#### [WORK REQUEST]
Every record that appears below should be transcribed exactly.

(Version difference data)
= = = = = = =

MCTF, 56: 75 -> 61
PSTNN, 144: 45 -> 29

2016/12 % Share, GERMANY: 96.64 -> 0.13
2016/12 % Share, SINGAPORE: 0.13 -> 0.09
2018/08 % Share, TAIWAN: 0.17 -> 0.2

= = = = = = =

#### [REPLY TO THE EXERCISE]
MCTF, 56: 75 -> 61
PSTNN, 144: 45 -> 29

2016/12 % Share, GERMANY: 96.64 -> 0.13
2016/12 % Share, SINGAPORE: 0.13 -> 0.09
2018/08 % Share, TAIWAN: 0.17 -> 0.2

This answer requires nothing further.